Beloved fellow-Christian, "The coming of the Lord draws near" (Jas. 5:8). Do we really believe this? Believe it not because the Papacy is regaining its lost temporal power, but because GOD says so—"for we walk by faith, not by sight" (2 Cor. 5:7). If so, what effects does such believing have on our walk? This may be your last Christmas on earth. During it, the Lord may descend from heaven with a shout to gather His own to Himself. Would you like to be summoned from a "Christmas party"—to meet Him in the air? The call for the moment is "Go you OUT to meet Him" (Matt. 25:6) out from a Godless Christendom, out from the horrible burlesque of "religion" which now masquerades under His name.

"For we must all appear before the judgment seat of Christ; that everyone may receive the things done in his body, according to that he has done, whether it be good or bad" (2 Cor. 5:10). How solemn and searching! The Lord Jesus declared that "every idle word that men shall speak, they shall give account thereof in the day of judgment" (Matt. 12:36). If every "idle word" is going to be taken note of, then most assuredly will be every wasted energy, every wasted dollar, every wasted hour! Should we still be on earth when the closing days of this year arrive, let writer and reader earnestly seek grace to live and act with the judgment seat of Christ before us. HIS "well done" will be ample compensation for the sneers and taunts which we may now receive from Christless souls.

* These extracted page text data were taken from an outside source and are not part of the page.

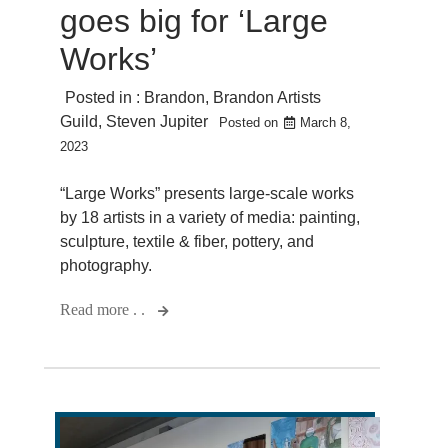
goes big for ‘Large
Works’
Posted in :
Brandon
,
Brandon Artists
Guild
,
Steven Jupiter
Posted on
March 8,
2023
“Large Works” presents large-scale works
by 18 artists in a variety of media: painting,
sculpture, textile & fiber, pottery, and
photography.
Read more . .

Does any Christian reader imagine for a moment that when he or she shall stand before their holy Lord, that they will regret having lived "too strictly" on earth? Is there the slightest danger of His reproving any of His own because they were "too extreme" in "abstaining from fleshly lusts, which war against the soul" (1 Peter 2:11)? We may gain the good will and good works of worldly religionists today, by our compromising on "little points," but shall we receive His smile and approval on that day? Oh to be more concerned about what HE thinks, and less concerned about what perishing mortals think.

"You shall not follow a multitude to do evil" (Ex. 23:2). Ah, it is an easy thing to float with the tide of popular opinion; but it takes much grace, diligently sought from God, to swim against it. Yet that is what the heir of heaven is called on to do—to "Be not conformed to this world" (Romans 12:2), to deny self, take up the cross, and follow a rejected Christ. How sorely does both writer and reader need to heed that word of the Savior, "Behold, I come quickly; hold that fast to that which you have, that no man take your crown" (Rev. 3:11). Oh that each of us may be able to truthfully say, "I have refrained my feet from EVERY evil way, that I might keep YOUR WORD" (Psalm 119:101).

Our final word is to the pastors. To you the Word of the Lord is, "You should be an example to the believers in speech, in conduct, in love, in faith, in purity" (1 Tim. 4:12). Is it not true, that the most corrupt "churches" you know of, where almost every fundamental of the faith is denied, will have their "Christmas celebrations?" Will you imitate them? Are you consistent to protest against unscriptural methods of "raising money," and then to sanction unscriptural "Christmas services?" Seek grace to firmly but lovingly set God's truth on this subject before your people, and announce that you can have no part in following PaganRomish, and worldly customs!